A Bangladeshi child break bricks at Postogola brick breaking yard in Dhaka, Bangladesh, on June 3, 2017
Mehedi Hasan—NurPhoto/Getty Images
IDEAS
Ryder is Director-General of the International Labour Organization; Forrest is Chairman of the Walk Free Foundation; Swing, a former U.S. Ambassador, is Director-General of IOM, the U.N. Migration Agency.

Nearly 150 years after most countries officially abolished it, more than 40 million people remain trapped in modern slavery — either forced into labor or marriage. Women and girls account for 71% of these victims. Meanwhile, an additional 152 million children (64 million girls and 88 million boys) are subject to child labor — almost one in ten children around the world. This may not sound like the world we think we live in, but it is.

How has this seemingly anachronistic scourge taken hold? One challenge is that modern slavery takes many forms. According to a recently released study by the International Labour Organization, Walk Free Foundation and IOM, 62% of victims are forced laborers, toiling under threat or coercion as domestic workers, in clandestine factories, on farms and fishing boats or in the sex industry, among other sectors. Unprincipled and often criminal actors continue to exploit vulnerabilities within supply chains. An alarming 38% of modern slavery victims are trapped in forced marriages through a range of different mechanisms, including physical, emotional or financial duress; deception by family members, the spouse or others; or the use of force or threats or severe pressure.

Modern slavery remains very much a feature of today’s global economy, and is present in almost every country. While the private sector forces an estimated 16 million people around the world into exploitative labor, state authorities impose it upon another 4 million people in situations such as compulsory prison labor, compulsory labor for the purpose of economic development, and the abuse of conscription. No nation is immune from this problem. Each must design their own prevention and protection policies.

Several international legal instruments can provide guidance, including the ILO’s Forced Labour Convention and Protocol of 2014, the U.N. instrument on slavery and slavery-like practices of 1956 and the U.N. Protocol on trafficking in persons, especially women and children, of 2000. But law and policy must go further, focusing on prevention, on protecting victims, on remedies and on tackling the root causes of the abuses.

Greater enforcement of existing criminal laws is a critical part of any response. But extending labor rights to all those who work in the informal economy— where modern slavery is more likely to occur — is also vital if we are to protect workers from exploitation that can lead to enslavement. For example, millions of domestic workers worldwide currently fall outside the scope and protection of any labor laws.

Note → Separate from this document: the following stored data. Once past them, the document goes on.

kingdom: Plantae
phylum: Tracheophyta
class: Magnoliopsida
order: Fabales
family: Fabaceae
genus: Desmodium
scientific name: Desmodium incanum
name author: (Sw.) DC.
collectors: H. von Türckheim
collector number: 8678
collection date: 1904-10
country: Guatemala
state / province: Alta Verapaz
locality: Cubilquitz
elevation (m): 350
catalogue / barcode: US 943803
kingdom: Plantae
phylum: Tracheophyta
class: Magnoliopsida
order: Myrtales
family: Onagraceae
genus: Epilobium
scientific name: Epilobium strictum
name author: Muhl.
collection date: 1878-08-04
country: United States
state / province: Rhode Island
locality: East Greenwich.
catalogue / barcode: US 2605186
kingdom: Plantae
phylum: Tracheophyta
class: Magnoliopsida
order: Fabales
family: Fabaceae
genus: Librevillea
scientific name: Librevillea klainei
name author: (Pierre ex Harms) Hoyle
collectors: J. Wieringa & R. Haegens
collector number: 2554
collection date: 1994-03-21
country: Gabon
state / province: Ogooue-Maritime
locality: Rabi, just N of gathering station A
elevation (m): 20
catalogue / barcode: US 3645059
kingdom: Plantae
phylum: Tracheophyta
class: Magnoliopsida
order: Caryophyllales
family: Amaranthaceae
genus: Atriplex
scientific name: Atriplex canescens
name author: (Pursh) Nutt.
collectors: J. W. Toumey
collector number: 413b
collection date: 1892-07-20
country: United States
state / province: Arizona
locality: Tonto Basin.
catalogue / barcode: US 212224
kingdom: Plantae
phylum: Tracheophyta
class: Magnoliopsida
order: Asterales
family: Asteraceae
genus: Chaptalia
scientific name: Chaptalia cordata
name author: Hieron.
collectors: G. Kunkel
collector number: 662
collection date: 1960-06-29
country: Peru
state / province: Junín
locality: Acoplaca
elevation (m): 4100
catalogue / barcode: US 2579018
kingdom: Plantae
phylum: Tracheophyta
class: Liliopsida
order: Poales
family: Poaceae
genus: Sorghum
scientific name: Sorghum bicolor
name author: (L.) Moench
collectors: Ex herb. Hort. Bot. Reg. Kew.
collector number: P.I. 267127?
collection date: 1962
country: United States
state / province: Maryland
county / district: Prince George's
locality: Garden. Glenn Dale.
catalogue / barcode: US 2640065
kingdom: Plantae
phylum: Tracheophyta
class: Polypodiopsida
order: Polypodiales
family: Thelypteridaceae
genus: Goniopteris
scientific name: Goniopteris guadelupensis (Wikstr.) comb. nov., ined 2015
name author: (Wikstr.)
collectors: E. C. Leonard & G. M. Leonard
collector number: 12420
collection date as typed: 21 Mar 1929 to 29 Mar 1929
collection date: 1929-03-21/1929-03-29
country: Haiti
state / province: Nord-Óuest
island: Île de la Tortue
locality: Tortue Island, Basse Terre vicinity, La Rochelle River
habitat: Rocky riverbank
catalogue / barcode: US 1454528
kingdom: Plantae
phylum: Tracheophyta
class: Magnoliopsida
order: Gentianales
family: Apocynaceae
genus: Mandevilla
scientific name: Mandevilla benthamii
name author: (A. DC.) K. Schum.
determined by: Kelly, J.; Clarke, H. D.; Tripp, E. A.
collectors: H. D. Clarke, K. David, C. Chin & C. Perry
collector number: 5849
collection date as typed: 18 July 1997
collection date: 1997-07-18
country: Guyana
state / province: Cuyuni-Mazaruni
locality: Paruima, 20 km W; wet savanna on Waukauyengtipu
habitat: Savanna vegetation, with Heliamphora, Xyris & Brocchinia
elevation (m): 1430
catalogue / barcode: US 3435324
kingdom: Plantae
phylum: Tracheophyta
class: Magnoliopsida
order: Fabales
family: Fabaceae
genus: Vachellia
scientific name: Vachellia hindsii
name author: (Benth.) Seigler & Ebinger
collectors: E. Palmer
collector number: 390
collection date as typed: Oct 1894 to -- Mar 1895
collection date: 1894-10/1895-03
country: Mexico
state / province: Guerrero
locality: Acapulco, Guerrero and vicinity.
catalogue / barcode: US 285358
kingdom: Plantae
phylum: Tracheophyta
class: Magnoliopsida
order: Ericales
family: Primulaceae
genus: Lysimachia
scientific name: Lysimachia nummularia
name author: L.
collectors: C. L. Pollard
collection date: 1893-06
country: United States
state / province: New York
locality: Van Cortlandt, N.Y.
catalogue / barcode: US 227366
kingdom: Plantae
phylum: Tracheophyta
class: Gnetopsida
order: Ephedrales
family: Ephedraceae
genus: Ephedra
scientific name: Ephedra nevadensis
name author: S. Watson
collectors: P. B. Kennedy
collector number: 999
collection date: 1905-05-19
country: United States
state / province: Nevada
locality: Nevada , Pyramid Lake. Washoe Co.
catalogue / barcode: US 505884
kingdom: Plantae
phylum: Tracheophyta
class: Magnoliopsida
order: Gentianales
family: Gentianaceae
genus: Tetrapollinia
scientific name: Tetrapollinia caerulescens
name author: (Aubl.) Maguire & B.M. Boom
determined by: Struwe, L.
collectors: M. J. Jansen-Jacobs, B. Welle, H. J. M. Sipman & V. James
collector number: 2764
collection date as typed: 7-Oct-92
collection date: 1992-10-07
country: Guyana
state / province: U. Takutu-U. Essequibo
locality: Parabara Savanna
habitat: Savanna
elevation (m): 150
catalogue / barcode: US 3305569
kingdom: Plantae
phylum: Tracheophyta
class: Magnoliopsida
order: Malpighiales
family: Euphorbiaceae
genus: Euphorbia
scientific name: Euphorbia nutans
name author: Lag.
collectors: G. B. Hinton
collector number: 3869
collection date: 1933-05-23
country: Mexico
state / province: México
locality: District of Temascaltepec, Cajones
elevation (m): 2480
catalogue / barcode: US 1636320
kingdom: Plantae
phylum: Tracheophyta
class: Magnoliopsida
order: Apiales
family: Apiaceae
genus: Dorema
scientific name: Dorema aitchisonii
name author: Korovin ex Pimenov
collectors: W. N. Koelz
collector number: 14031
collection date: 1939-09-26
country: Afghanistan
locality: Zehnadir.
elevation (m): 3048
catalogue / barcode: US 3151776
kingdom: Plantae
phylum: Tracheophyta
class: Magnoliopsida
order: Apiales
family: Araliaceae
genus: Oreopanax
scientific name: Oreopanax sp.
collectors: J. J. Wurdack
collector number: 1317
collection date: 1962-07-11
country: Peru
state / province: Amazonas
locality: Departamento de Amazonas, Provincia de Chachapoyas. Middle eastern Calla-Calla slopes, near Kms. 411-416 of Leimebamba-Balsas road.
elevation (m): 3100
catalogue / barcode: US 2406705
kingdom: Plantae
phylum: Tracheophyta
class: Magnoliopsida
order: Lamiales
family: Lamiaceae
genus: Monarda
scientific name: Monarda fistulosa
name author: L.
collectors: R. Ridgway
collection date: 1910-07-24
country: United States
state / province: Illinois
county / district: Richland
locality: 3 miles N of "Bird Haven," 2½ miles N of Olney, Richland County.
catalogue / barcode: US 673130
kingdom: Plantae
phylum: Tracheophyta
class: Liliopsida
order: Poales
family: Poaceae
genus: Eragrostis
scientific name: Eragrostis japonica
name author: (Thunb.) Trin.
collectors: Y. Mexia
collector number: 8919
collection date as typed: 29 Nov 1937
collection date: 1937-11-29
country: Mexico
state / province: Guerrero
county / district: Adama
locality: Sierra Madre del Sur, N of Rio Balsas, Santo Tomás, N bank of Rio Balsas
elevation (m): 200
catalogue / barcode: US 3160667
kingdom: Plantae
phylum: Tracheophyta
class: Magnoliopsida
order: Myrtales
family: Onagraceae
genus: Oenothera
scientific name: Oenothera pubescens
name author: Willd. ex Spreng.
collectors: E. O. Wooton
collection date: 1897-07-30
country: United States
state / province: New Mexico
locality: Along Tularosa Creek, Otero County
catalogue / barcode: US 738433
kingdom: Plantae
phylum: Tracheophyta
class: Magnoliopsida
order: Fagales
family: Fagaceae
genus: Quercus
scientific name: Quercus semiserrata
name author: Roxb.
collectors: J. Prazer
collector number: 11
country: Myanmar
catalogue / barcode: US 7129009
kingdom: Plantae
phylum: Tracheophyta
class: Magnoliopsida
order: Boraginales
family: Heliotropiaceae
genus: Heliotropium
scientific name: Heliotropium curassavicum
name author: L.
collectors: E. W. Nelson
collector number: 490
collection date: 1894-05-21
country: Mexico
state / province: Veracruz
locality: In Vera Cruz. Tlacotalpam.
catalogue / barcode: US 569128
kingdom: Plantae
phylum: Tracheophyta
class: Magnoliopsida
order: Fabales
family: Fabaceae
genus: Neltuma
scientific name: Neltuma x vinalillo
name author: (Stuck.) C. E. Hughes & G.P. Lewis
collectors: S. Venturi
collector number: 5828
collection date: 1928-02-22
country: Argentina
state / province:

Debt bondage is also a widespread means of coercion. Over 50% of those in forced labor experience some form of debt bondage — addressing its root causes, through a focus on discrimination, social safety nets and access to financial services is essential to tackling this particular form of exploitation.

A significant share of modern slavery can be traced to failings in the migration system and thus improved migration governance by states — and all of their ministries that have responsibilities touching on the movement of people — is another priority. We know that much of modern slavery today occurs in contexts of state fragility, conflict and crisis, and so we should address the risk of modern slavery as part of humanitarian actions.

For now, ending modern slavery and child labor remains a formidable challenge. We must move faster if we are to reach the ambitious target set by the UN Sustainable Development Goals of ending child labor by 2025 and modern slavery by 2030 — and to make this the world we wish to live in.